[EXCERPT]:
┌──

SUPERIOR COURT OF NEW JERSEY APPELLATE DIVISION DOCKET NO. A-2594-23
SALOME MONTES WARD,
Plaintiff-Respondent,
v.
ANTHONY VOLLARO,
Defendant-Appellant. _________________________
Submitted May 12, 2025 – Decided June 11, 2025
Before Judges Sabatino and Berdote Byrne.
On appeal from the Superior Court of New Jersey, Chancery Division, Family Part, Union County, Docket No. FM-20-0350-12.
Fava Law, LLC, attorneys for appellant (Sandra C. Fava, of counsel and on the briefs).
Sarno da Costa D'Aniello Maceri Webb, LLC, attorneys for respondent (Scott D. Danaher, of counsel and on the brief; Michelle Wortmann, on the brief).

└──

[GOAL OF THE EXERCISE]:
Continue the appellate court excerpt from the point where it ends.

[DATASET ROWS]:
┌──

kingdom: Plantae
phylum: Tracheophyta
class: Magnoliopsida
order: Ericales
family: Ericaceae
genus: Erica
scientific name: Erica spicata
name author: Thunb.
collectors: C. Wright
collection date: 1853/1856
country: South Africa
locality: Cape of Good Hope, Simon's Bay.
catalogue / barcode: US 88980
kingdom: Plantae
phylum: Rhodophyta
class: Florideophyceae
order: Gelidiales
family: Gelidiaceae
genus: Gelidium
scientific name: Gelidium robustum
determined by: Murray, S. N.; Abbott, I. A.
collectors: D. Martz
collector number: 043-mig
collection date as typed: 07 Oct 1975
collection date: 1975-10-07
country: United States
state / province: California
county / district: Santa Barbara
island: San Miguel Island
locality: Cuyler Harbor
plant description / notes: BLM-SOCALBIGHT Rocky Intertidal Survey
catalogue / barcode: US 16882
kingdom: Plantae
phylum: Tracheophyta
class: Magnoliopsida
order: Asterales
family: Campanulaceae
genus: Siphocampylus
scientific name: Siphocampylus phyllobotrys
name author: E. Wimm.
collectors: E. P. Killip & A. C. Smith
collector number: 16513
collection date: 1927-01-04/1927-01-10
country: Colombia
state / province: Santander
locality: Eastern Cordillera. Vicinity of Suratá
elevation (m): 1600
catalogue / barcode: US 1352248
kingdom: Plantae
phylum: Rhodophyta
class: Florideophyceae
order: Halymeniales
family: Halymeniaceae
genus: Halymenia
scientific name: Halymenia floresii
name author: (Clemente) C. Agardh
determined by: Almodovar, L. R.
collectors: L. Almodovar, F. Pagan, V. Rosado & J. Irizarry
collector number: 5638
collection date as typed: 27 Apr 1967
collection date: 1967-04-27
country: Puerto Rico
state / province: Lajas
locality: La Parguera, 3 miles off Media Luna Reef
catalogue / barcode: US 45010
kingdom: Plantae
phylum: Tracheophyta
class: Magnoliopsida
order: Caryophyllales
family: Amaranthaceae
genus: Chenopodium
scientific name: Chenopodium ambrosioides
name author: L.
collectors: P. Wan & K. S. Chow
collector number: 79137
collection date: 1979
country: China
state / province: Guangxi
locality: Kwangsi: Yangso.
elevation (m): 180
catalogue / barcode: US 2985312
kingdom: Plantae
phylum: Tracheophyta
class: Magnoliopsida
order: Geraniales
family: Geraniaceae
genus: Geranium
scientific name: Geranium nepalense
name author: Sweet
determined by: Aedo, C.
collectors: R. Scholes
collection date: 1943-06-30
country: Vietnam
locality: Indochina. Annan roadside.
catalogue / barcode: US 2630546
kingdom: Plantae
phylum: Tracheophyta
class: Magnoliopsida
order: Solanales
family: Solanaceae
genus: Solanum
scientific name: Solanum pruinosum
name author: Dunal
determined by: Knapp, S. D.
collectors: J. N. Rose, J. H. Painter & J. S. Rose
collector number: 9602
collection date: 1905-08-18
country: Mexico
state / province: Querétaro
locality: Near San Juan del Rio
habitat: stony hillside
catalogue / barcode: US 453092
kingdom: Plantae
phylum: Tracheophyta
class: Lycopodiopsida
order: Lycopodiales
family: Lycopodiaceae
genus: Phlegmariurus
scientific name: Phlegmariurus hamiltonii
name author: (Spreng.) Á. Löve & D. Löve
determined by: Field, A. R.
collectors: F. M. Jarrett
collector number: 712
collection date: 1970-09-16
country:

└──

[EXERCISE OUTPUT]:
PER CURIAM Defendant Anthony Vollaro appeals from the Family Part's March 14,
2024 order denying his request for modification or termination of alimony,
retroactive modification of alimony, modification of child support, retroactive
modification of child support, and counsel fees. He contends the trial court erred
in finding he failed to present a prima facie case of changed circumstances
warranting modification or termination of his post-marital support obligations
and in finding he was not entitled to counsel fees. Because we conclude
defendant presented a prima facie case of changed circumstances, we reverse
the trial court's order and remand for discovery and a plenary hearing if
necessary, consistent with this opinion. We vacate the order denying counsel
fees without prejudice, pending further developments on remand.
I.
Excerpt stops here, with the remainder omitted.